Buku yang seharusnya menjadi sumber pengetahuan, kadang kala beralih fungsi menjadi alat kejahatan (instrument of crime). Padahal, selain tergolong kriminal, penyalahgunaan buku mengidentifikasi pelaku telah berbuat amoral.  
Munculnya kasus ini memancing ingatan kita pada Teror Bom Buku pada 2011 di Jakarta. Serangkaian peristiwa teror dengan kiriman paket buku berisi bom tersebut membuat masyarakat menaruh kecurigaan terhadap buku. Ketakutan terhadap bahaya yang terselip dalam buku membuat anak kecil, remaja, dan dewasa menjauhinya. Buku mengandung fobia.
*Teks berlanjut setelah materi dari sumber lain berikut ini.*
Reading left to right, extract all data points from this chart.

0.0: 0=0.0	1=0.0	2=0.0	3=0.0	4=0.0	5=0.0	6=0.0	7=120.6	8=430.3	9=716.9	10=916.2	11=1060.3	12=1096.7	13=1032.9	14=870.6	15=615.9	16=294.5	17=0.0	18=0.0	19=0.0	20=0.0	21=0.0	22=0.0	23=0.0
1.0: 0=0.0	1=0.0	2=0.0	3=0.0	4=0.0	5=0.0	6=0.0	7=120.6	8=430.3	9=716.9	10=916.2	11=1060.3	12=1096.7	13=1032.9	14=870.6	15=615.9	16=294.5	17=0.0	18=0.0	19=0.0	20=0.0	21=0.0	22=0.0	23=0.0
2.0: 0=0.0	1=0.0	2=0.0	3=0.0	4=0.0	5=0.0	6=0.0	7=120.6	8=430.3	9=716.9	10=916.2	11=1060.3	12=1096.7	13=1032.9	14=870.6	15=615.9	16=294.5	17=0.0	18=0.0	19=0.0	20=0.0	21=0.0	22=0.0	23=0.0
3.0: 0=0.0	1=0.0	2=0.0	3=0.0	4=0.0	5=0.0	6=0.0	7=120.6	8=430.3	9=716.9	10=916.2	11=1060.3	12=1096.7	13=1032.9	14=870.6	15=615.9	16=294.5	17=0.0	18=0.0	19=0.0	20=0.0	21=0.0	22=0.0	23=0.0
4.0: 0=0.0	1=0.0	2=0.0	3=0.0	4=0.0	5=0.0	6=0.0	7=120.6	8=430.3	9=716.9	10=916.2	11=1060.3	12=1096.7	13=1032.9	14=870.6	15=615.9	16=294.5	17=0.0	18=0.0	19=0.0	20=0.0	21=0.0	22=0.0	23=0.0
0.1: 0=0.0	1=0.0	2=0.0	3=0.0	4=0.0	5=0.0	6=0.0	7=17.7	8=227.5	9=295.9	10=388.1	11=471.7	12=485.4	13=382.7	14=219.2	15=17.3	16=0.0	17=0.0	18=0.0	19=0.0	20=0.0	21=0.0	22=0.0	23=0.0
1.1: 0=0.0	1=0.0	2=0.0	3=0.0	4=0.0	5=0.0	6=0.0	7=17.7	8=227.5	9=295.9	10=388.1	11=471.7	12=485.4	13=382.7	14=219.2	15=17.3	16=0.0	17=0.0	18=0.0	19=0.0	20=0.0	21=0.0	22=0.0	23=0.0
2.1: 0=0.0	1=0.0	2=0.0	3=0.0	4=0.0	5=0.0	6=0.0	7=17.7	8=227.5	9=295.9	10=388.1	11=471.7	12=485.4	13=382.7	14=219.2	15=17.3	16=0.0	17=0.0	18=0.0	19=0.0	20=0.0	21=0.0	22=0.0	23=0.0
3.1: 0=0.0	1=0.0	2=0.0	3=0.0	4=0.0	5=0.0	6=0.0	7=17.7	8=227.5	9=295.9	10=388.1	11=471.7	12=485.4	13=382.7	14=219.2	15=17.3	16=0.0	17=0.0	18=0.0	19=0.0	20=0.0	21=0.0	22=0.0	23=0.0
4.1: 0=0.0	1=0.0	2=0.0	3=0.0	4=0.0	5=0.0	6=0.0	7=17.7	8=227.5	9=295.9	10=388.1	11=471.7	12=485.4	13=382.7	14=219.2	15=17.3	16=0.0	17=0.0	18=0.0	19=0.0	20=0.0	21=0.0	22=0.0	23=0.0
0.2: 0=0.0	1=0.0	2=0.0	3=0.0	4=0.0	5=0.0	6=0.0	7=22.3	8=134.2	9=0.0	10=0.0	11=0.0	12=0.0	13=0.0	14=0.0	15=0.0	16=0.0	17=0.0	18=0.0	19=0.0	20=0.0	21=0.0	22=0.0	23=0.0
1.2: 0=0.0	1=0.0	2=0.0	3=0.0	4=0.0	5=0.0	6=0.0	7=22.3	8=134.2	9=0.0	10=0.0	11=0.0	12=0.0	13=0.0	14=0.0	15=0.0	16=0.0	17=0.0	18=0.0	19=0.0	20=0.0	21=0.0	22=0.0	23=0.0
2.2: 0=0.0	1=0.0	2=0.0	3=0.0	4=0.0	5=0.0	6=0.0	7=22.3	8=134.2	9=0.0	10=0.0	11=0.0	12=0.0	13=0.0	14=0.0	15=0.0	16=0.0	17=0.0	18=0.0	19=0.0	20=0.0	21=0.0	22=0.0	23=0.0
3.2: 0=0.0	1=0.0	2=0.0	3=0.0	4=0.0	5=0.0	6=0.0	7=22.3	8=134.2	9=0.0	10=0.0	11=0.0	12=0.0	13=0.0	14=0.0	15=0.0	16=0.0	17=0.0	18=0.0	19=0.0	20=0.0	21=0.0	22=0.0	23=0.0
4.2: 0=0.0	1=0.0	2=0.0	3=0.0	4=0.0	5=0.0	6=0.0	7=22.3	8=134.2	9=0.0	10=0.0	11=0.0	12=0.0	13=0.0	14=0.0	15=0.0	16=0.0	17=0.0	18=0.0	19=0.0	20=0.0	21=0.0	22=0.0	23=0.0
Alih fungsi buku sebagai sarana gratifikasi harus mendapat perhatian serius dari pemerintah, akademisi dan seluruh stakeholders. Kasus ini dikhawatirkan menjadi ‘inspirasi’ bagi lahirnya beragam kejahatan lain dengan pola serupa. Kalau tidak segera diatasi, boleh jadi, di masa yang akan datang, penyelundupan narkoba, pemberian tiket pesawat untuk hakim, serta pembunuhan aktivis, direncanakan dengan buku.
Kita harus waspada. Gratifikasi buku merupakan berita buruk bagi pegiat-pegiat literasi sekaligus kabar gembira bagi para penjunjung budaya korupsi.